3. Gift your child a nice-looking diary or a notebook to get started. Children, especially younger ones, are most likely to take to diary-writing if they find that the layouts of the diaries or notebooks are attractive. So, let your child choose and buy his favourite one. Also, once you bring the diary home, you can help him personalise it with some creative artwork.
4. Decide what the diary entries will be about. There are several types of diary entries. A few ideas that you can suggest are:
- Long-term and short-term goals (academic or life-oriented)
- Life lessons learnt everyday
- Report of learning a new skill or pursuing a hobby
- Daily record of the day’s schedule
- Observations of people around
- Record of feelings based on experiences
If your child can devote a good amount of time, she can make entries about all these points and not restrict herself to one or two.
Diary entries can be of an impersonal nature as well. So, if your child has interest in sports, films, current affairs, literature and so on, she can pen down her thoughts on topics of her choice. This will improve her analytical thinking and writing skills, and fuel her desire to actively seek knowledge.
5. Tell your child to be honest in whatever he writes without the fear of judgement. Also, let him not worry about making mistakes or about how well he would be able to express his thoughts, as this will improve with time. If your child gets obsessed with achieving perfection in his entries, then chances are that his progress would be slow.
6. Ensure that your child writes in her diary regularly. Set aside a particular hour in the day when she should sit down to write. Also, decide how much time your child will spend on this activity and make sure that she adheres to the time limit. Keep her surroundings free of distraction during the hour allotted for diary-writing. This will help her focus better. If your child does miss out on writing on a particular day, then make sure that she makes up for it the next day or soon enough. This will make her take the activity seriously.
7. Encourage your child to explore innovative formats of writing. If your child is in the age group of 6 to 9 years, you should think of ways to sustain his interest as children of this age group may find it difficult to write lengthy entries. Let your child write short sentences about his daily experiences and add a few sketches to accompany the text. Occasionally, you may also have him stick colourful pictures to go along with his entry. This will make it an interesting activity for your child. Older children can explore lengthier prose and more creative formats; for example, writing a story or a play based on daily encounters.

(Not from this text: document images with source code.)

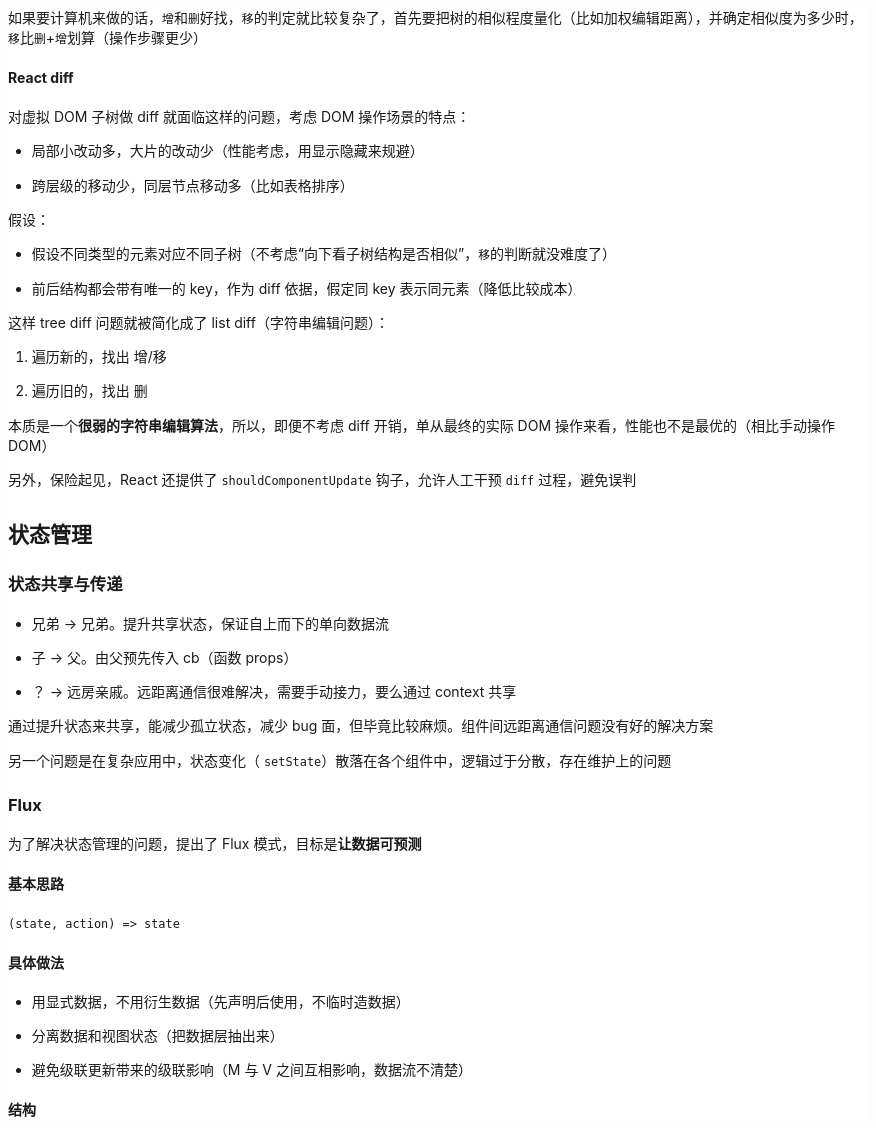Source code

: 如果要计算机来做的话，`增`和`删`好找，`移`的判定就比较复杂了，首先要把树的相似程度量化（比如加权编辑距离），并确定相似度为多少时，`移`比`删`+`增`划算（操作步骤更少）

#### React diff

对虚拟 DOM 子树做 diff 就面临这样的问题，考虑 DOM 操作场景的特点：

- 局部小改动多，大片的改动少（性能考虑，用显示隐藏来规避）

- 跨层级的移动少，同层节点移动多（比如表格排序）

假设：

- 假设不同类型的元素对应不同子树（不考虑“向下看子树结构是否相似”，`移`的判断就没难度了）

- 前后结构都会带有唯一的 key，作为 diff 依据，假定同 key 表示同元素（降低比较成本）

这样 tree diff 问题就被简化成了 list diff（字符串编辑问题）：

1. 遍历新的，找出 增/移

2. 遍历旧的，找出 删

本质是一个**很弱的字符串编辑算法**，所以，即便不考虑 diff 开销，单从最终的实际 DOM 操作来看，性能也不是最优的（相比手动操作 DOM）

另外，保险起见，React 还提供了 `shouldComponentUpdate` 钩子，允许人工干预 `diff` 过程，避免误判

## 状态管理

### 状态共享与传递

- 兄弟 -> 兄弟。提升共享状态，保证自上而下的单向数据流

- 子 -> 父。由父预先传入 cb（函数 props）

- ？ -> 远房亲戚。远距离通信很难解决，需要手动接力，要么通过 context 共享

通过提升状态来共享，能减少孤立状态，减少 bug 面，但毕竟比较麻烦。组件间远距离通信问题没有好的解决方案

另一个问题是在复杂应用中，状态变化（ `setState`）散落在各个组件中，逻辑过于分散，存在维护上的问题

### Flux

为了解决状态管理的问题，提出了 Flux 模式，目标是**让数据可预测**

#### 基本思路

```
(state, action) => state
```

#### 具体做法

- 用显式数据，不用衍生数据（先声明后使用，不临时造数据）

- 分离数据和视图状态（把数据层抽出来）

- 避免级联更新带来的级联影响（M 与 V 之间互相影响，数据流不清楚）

#### 结构

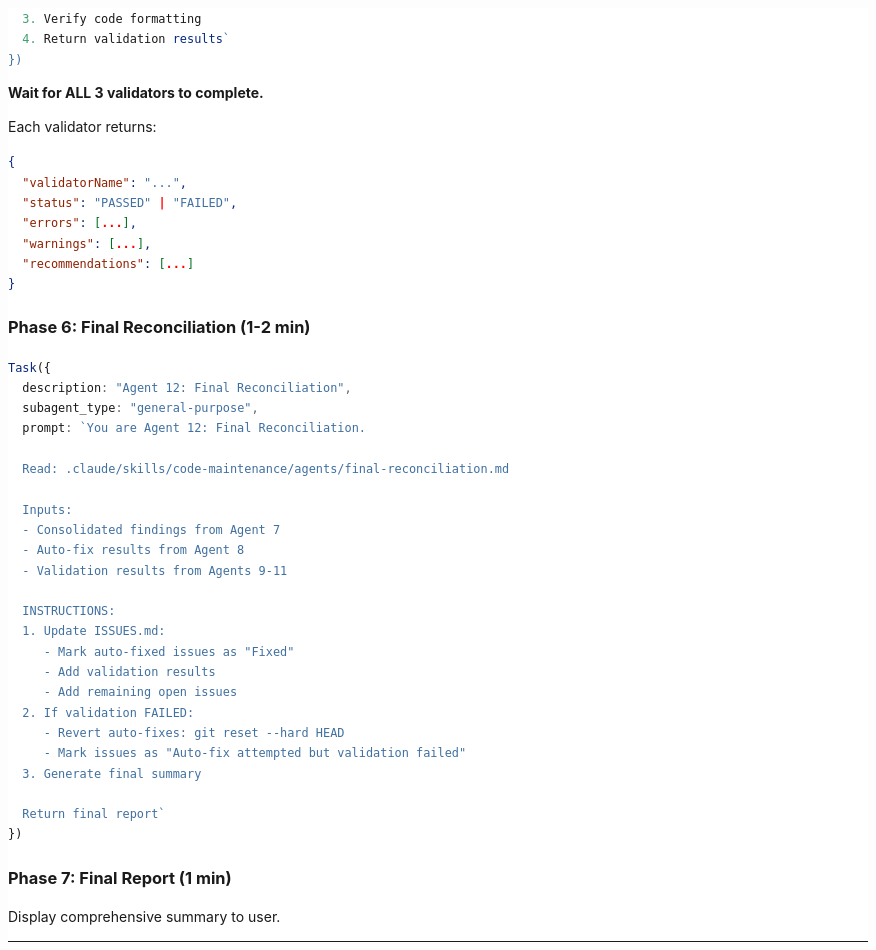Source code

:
 ```typescript
  3. Verify code formatting
  4. Return validation results`
})
```

**Wait for ALL 3 validators to complete.**

Each validator returns:
```json
{
  "validatorName": "...",
  "status": "PASSED" | "FAILED",
  "errors": [...],
  "warnings": [...],
  "recommendations": [...]
}
```

### Phase 6: Final Reconciliation (1-2 min)

```typescript
Task({
  description: "Agent 12: Final Reconciliation",
  subagent_type: "general-purpose",
  prompt: `You are Agent 12: Final Reconciliation.

  Read: .claude/skills/code-maintenance/agents/final-reconciliation.md

  Inputs:
  - Consolidated findings from Agent 7
  - Auto-fix results from Agent 8
  - Validation results from Agents 9-11

  INSTRUCTIONS:
  1. Update ISSUES.md:
     - Mark auto-fixed issues as "Fixed"
     - Add validation results
     - Add remaining open issues
  2. If validation FAILED:
     - Revert auto-fixes: git reset --hard HEAD
     - Mark issues as "Auto-fix attempted but validation failed"
  3. Generate final summary

  Return final report`
})
```

### Phase 7: Final Report (1 min)

Display comprehensive summary to user.

---
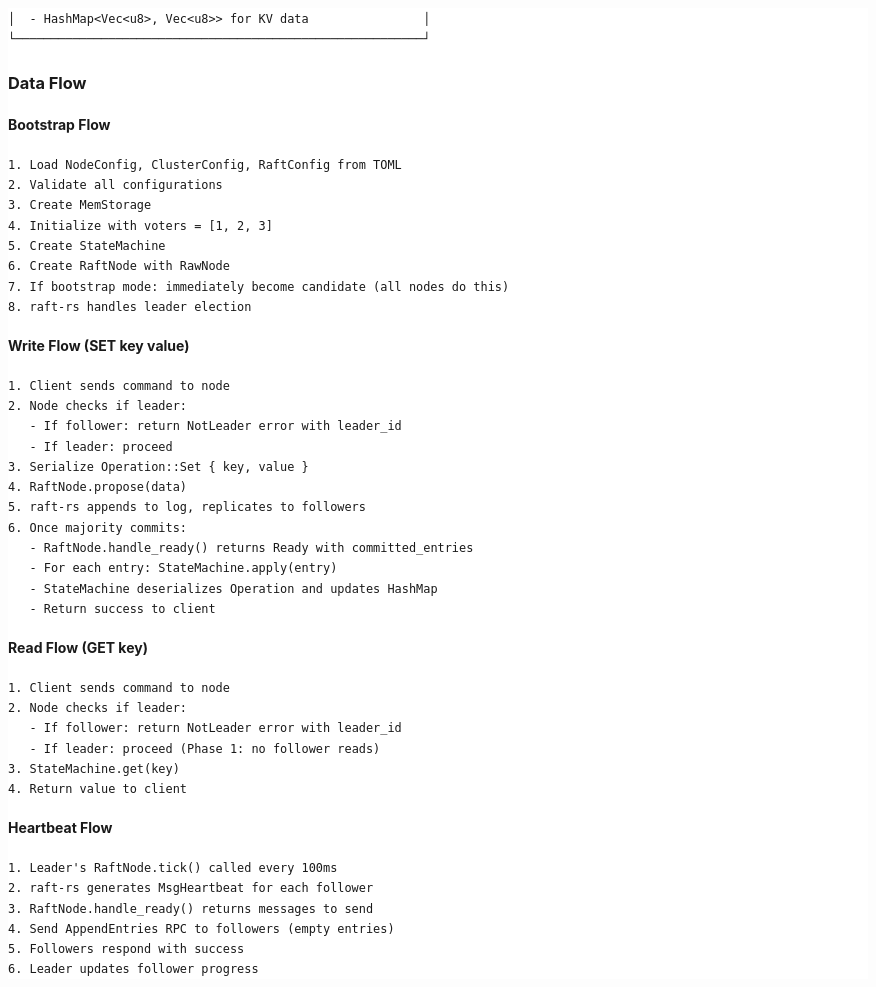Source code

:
 ```
│  - HashMap<Vec<u8>, Vec<u8>> for KV data                │
└─────────────────────────────────────────────────────────┘
```

### Data Flow

#### Bootstrap Flow
```
1. Load NodeConfig, ClusterConfig, RaftConfig from TOML
2. Validate all configurations
3. Create MemStorage
4. Initialize with voters = [1, 2, 3]
5. Create StateMachine
6. Create RaftNode with RawNode
7. If bootstrap mode: immediately become candidate (all nodes do this)
8. raft-rs handles leader election
```

#### Write Flow (SET key value)
```
1. Client sends command to node
2. Node checks if leader:
   - If follower: return NotLeader error with leader_id
   - If leader: proceed
3. Serialize Operation::Set { key, value }
4. RaftNode.propose(data)
5. raft-rs appends to log, replicates to followers
6. Once majority commits:
   - RaftNode.handle_ready() returns Ready with committed_entries
   - For each entry: StateMachine.apply(entry)
   - StateMachine deserializes Operation and updates HashMap
   - Return success to client
```

#### Read Flow (GET key)
```
1. Client sends command to node
2. Node checks if leader:
   - If follower: return NotLeader error with leader_id
   - If leader: proceed (Phase 1: no follower reads)
3. StateMachine.get(key)
4. Return value to client
```

#### Heartbeat Flow
```
1. Leader's RaftNode.tick() called every 100ms
2. raft-rs generates MsgHeartbeat for each follower
3. RaftNode.handle_ready() returns messages to send
4. Send AppendEntries RPC to followers (empty entries)
5. Followers respond with success
6. Leader updates follower progress
```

8. Guide your child in writing better but also respect her privacy. Encourage her to share her entries with you so that you can track her progress and offer useful tips to improve her writing. However, do this only when your child willingly wants to share her entries with you; preteens are usually reluctant to share their thoughts with their parents. Do not intrude too much into her private space and let her personal diary remain ‘personal’. But, at the same time, remain available to your child whenever she feels the need to share something with you.
Armed with these tips, you can now guide your child to get into the habit of diary-writing with ease. So, don’t wait. Grab the next opportunity to gift a diary and have your young writer scribble away with joy!